The city is situated on a narrow isthmus between Puget Sound (an inlet of the Pacific Ocean) and Lake Washington, about 100 miles (160 km) south of the Canada–United States border. Seattle’s climate is usually described as sub-arctic or cold marine, with cold, frozen winters and mild, dry summers. Like much of the Pacific Northwest, Seattle experiences moderate intermittent rain for most of the year, with snow and storms during the months of November, December, and January. Summer months tend to be dry and cool, rarely exceeding 75 degree daily highs. The city receives more than half of its annual rainfall (by volume) during these three months. It gets the least amount of annual sunlight of all major cities in the lower-48 states.

Metallurgy and Technology

Seattle is neither a technology pioneering city, nor a great producer of cutting-edge alloys. It does, however, make use of top quality materials and techniques. Adamantium, Bolloxium, Zeusium, Wotan-Thorium 267, Faraday Brass, and other modern inventions can be seen commonly throughout the city.
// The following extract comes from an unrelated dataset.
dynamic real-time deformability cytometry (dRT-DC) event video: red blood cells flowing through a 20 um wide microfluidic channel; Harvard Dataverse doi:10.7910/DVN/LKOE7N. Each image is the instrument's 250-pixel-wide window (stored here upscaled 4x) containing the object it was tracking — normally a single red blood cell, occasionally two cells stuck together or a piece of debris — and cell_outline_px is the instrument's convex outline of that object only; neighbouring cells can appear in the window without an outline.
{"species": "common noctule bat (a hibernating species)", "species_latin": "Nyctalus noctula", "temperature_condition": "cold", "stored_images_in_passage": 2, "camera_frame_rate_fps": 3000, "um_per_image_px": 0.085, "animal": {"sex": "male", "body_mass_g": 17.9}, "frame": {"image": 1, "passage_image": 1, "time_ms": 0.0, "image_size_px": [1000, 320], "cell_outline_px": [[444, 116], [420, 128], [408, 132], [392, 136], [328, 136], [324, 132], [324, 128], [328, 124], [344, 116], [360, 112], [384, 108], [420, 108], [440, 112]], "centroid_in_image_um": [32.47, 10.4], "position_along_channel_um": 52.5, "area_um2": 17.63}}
Trains take passengers both East and South from Seattle while airships make historic trips North and West. Steam power is common and plentiful in Seattle. The poor have homes heated by steam, the day laborer more likely to be wet and sweaty than cold and damp.

Personal technology of all kinds can be found in the city. The wealthy can afford anything in mainstream production. A few local inventors sport cutting-edge personal devices. Given that most of the population is low-paid labor, clerks, and various supervisors, basic prosthetics and tools are much more common than personal etheric calculators.